Requirement: State the number of lines in these records holding "wood". Say nothing more.

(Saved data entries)
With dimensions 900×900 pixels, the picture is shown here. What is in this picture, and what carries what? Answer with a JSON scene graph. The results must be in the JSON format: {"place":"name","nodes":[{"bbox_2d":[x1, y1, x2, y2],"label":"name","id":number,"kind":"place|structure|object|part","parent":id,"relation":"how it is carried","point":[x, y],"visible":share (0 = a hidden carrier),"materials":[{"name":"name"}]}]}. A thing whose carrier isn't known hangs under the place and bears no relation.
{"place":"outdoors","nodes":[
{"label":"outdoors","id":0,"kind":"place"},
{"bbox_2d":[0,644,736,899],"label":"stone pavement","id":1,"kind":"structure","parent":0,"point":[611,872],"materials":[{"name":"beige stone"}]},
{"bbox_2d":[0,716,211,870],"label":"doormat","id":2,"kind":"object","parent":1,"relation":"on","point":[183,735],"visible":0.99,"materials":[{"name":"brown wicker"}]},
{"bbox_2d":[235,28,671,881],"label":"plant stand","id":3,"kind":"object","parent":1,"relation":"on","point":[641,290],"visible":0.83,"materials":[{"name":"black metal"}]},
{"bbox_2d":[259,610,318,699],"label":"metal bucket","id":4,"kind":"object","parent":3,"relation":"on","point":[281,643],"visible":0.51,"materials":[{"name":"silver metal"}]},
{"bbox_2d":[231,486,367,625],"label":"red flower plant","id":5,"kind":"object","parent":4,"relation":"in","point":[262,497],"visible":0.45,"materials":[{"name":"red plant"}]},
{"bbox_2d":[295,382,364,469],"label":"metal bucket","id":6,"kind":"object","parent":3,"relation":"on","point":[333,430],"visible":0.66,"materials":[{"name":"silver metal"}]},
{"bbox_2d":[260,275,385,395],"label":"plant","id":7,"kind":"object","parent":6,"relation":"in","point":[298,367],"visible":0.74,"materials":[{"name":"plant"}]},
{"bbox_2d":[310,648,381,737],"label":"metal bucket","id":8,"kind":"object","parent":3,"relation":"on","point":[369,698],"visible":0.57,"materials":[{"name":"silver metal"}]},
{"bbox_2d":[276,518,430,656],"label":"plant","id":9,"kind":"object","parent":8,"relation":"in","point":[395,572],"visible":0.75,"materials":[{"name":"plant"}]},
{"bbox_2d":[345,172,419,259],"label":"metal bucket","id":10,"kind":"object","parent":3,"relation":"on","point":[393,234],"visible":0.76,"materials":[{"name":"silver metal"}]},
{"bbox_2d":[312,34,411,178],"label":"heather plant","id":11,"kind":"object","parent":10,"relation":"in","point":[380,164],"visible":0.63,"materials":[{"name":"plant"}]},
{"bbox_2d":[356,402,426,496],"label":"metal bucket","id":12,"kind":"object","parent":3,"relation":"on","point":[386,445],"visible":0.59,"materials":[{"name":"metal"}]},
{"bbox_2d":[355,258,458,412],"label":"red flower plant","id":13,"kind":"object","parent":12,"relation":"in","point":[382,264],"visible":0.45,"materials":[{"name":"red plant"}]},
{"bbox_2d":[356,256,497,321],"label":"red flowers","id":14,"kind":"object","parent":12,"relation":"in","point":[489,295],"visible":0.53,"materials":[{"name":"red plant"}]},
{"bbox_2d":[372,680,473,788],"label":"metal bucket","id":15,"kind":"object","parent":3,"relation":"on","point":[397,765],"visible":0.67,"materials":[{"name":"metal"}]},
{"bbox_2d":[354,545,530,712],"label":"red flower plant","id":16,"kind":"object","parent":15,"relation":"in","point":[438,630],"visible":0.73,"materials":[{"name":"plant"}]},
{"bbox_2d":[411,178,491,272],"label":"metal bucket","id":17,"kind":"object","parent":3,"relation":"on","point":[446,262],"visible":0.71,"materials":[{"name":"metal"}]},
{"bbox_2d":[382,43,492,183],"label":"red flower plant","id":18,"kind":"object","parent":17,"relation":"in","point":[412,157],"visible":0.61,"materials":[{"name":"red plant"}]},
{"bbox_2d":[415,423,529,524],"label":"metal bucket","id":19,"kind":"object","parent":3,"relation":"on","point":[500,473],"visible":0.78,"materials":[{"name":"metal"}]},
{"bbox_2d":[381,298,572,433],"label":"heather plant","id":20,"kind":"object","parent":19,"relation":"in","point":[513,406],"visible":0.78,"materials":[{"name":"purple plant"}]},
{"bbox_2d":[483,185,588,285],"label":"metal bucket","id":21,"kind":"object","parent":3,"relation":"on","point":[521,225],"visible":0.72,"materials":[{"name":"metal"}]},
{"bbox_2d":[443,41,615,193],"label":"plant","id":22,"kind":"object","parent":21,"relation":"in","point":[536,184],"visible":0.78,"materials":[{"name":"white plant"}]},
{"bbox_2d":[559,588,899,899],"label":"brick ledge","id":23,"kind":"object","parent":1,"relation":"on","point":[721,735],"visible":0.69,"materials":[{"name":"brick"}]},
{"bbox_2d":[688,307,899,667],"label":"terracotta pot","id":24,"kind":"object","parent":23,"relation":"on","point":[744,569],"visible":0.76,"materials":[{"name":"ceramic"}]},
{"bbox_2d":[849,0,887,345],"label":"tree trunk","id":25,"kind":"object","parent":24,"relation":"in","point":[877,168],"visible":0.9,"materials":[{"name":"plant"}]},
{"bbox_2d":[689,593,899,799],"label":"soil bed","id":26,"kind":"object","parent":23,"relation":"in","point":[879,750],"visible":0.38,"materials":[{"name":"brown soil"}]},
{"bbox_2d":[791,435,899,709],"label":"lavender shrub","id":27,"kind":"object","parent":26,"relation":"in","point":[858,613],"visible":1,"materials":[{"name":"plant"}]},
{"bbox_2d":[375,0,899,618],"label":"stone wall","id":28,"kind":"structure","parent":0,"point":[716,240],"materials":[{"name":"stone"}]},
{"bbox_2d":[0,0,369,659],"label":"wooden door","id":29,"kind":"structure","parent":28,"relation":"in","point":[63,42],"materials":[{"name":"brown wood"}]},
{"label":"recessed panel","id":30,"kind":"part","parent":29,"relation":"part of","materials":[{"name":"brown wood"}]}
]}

Reply to the task: 2